▶ [Exercise objective]
Beginning with the line that holds "fx_px: 12768" in the data below, give again every line through the one that holds "focal_mm: 22.48", exactly as written.

▶ [Data to examine]
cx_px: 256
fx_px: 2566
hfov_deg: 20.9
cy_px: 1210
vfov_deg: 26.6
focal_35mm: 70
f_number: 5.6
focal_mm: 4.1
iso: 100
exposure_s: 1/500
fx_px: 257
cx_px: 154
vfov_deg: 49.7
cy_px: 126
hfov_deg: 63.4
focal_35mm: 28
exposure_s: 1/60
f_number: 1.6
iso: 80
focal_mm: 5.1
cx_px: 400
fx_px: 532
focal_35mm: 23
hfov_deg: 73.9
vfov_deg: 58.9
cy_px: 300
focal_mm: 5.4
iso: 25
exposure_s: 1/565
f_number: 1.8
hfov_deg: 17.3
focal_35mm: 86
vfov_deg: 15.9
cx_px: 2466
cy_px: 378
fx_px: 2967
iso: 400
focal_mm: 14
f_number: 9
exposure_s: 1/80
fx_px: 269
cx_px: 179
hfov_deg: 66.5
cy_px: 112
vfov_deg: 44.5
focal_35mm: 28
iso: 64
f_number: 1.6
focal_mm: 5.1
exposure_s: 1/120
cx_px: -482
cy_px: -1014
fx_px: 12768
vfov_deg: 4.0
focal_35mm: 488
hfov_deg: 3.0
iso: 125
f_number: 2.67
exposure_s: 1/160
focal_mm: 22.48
---
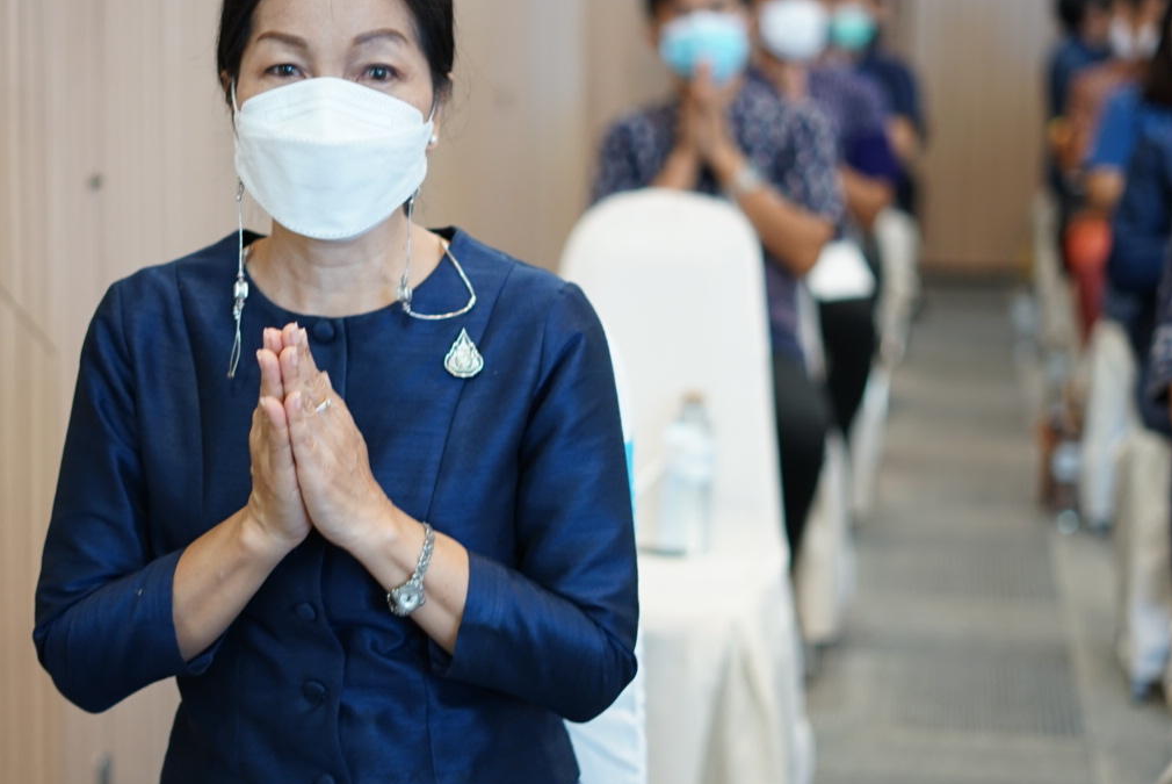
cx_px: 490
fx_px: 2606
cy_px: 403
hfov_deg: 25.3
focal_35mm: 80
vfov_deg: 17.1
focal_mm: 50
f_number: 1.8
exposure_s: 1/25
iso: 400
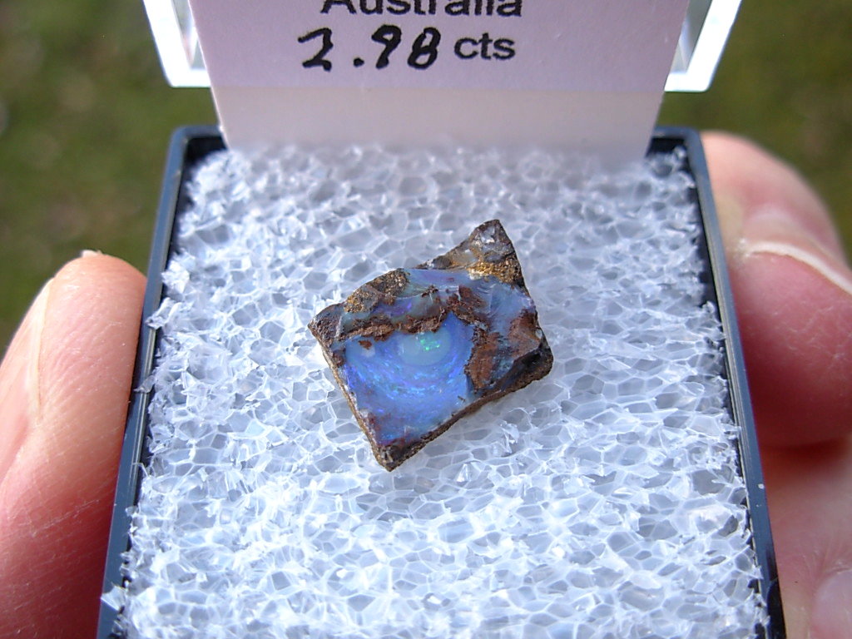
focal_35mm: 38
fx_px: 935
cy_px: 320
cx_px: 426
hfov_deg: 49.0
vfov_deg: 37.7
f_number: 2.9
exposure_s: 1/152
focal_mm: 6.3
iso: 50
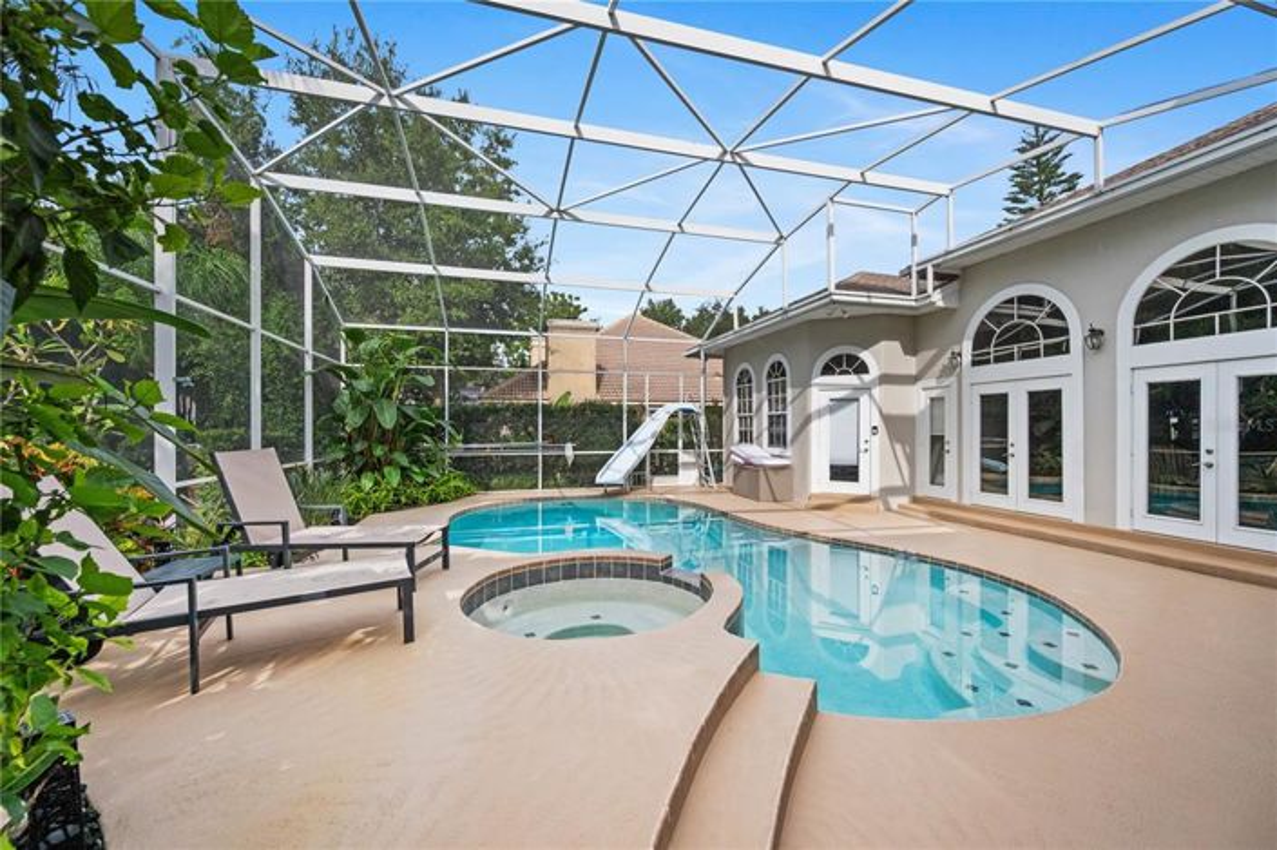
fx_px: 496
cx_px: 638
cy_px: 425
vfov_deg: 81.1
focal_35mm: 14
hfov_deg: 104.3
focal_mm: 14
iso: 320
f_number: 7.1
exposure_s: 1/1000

▶ [Response for this exercise]
fx_px: 12768
vfov_deg: 4.0
focal_35mm: 488
hfov_deg: 3.0
iso: 125
f_number: 2.67
exposure_s: 1/160
focal_mm: 22.48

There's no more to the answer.